The quotient space $S^3/S^1$ is homeomorphic to $S^2$

Write $S^3=\{(z_1,z_2)\in\mathbb{C}^2:|z_1|^2+|z_2|^2=1\}$. Let $S^1$ act on $S^3$ by $z\cdot(z_1,z_2)=(zz_1,zz_2)$.

(a) Show that $f:S^3\rightarrow \mathbb{C}\times\mathbb{R}$ given by $f(z_1,z_2)=(z_1\bar{z_2},|z_1|^2)$ induces a homeomorphism $\bar f:S^3/S^1\rightarrow K$, where $K$ a compact subset of $\mathbb{C}\times\mathbb{R}$.

(b) Show that $\bar f(S^3/S^1)\cap(\mathbb{C}\times\{t\})$ is homeomorphic to a circle for all $t\in(0,1)$.

(c) Show that $S^3/S^1$ is homeomorphic to $S^2$.

For (a), the equivalence classes of $S^3/S^1$ are $[x]=\{y:\exists t\in[0,1)\;\; \mathrm{with}\;\; e^{2\pi it}y=x\}$. But I'm not sure how to show it is a homeomorphism. $K$ should be closed and bounded so that it is compact by Heine-Borel.

For the rest, I'm pretty stumped.

Solution 1:

I'll just address part (a). The key fact to use is:

If $g\colon K\to X$ is a continuous injective map with $K$ compact, then $g$ is a homeomorphism onto its image.

Now $f$ has been defined as a map from $S^3\subset \mathbb{C}^2$ into $\mathbb{C}\times\mathbb{R}$. You also have $S^1$ acting on $S^3$. It just so happens that $f$ is constant on the $S^1$-orbit of every point in $S^3$. To check this, you just need to verify that for every $(z_1,z_2)\in S^3$, and every $z\in S^1$, $f(z\cdot(z_1,z_2))=f(z_1,z_2)$ (the dot means use the action of $S^1$). Because of this, $f$ determines a map $\overline{f}\colon S^3/S^1\to \mathbb{C}^2$, which is defined by $\overline{f}([z_1,z_2])=f(z_1,z_2)$. The computation you just did ensured that this map was well defined (the value of $\overline{f}$ is independent of the representative you use in the equivalence class $[z_1,z_2]$).

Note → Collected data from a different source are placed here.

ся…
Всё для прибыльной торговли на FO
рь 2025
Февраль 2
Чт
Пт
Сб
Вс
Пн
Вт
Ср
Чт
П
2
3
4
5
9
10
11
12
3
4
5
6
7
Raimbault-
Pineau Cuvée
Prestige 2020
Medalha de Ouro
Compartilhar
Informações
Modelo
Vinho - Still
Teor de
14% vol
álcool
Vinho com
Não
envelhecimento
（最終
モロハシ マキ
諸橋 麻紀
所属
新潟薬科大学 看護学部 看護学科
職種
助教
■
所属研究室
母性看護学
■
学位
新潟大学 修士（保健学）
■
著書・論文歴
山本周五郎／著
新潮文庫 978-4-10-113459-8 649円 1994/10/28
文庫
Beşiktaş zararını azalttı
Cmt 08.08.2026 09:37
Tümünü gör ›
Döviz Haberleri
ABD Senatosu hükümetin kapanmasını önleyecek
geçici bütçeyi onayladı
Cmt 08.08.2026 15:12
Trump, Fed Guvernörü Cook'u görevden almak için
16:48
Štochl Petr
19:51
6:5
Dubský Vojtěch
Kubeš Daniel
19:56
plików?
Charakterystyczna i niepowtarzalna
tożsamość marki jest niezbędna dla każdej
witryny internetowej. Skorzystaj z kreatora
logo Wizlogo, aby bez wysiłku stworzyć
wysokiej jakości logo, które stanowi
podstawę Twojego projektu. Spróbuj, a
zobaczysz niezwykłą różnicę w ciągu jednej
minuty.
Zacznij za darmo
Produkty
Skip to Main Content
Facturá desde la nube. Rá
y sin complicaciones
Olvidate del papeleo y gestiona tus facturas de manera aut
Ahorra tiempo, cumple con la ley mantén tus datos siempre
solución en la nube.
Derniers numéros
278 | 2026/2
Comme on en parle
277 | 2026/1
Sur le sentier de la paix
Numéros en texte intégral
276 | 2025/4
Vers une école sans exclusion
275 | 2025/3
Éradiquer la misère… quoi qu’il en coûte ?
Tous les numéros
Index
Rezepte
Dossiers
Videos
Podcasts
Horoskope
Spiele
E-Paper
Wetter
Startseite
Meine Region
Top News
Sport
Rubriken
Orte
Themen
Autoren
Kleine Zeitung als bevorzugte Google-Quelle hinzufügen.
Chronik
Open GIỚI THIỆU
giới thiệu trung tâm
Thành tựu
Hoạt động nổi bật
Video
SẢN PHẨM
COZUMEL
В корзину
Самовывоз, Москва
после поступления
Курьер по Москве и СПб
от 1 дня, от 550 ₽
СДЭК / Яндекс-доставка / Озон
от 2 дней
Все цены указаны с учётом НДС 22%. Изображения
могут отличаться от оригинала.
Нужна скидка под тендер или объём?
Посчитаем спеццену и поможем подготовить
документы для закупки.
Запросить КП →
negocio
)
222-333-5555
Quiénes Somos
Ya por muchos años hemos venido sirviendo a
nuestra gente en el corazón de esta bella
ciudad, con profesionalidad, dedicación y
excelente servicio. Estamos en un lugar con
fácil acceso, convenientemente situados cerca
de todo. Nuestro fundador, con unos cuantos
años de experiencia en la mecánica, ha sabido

To us the fact above, we first have to check that $S^3/S^1$ is compact. This follows immediately from the fact that quotient maps are continuous, since the continuous image of a compact space is compact. Now, we have to check that $\overline{f}$ is injective. Suppose $\overline{f}([w_1,w_2])=\overline{f}([z_1,z_2])$. By definition, this means $w_1\overline{w_2}=z_1\overline{z_2}$ and $|w_2|^2=|z_2|^2$. The second equation says that $w_2$ and $z_2$ have the same modulus. So there exists $z\in S^1$ such that $zw_2=z_2$. Now take the first equation and plug in $\overline{z}\overline{w_2} $ for $\overline{z_2}$. Then solve for $z_1$ and you get that $z_1=zw_1$. We just showed that $$z_1=zw_1\qquad\text{and}\qquad z_1=zw_2$$ for some $z\in S^1$. This exactly means that $(z_1,z_2)=z\cdot(w_1,w_2)$, so $[z_1,z_2]=[w_1,w_2]$ and $\overline{f}$ is injective.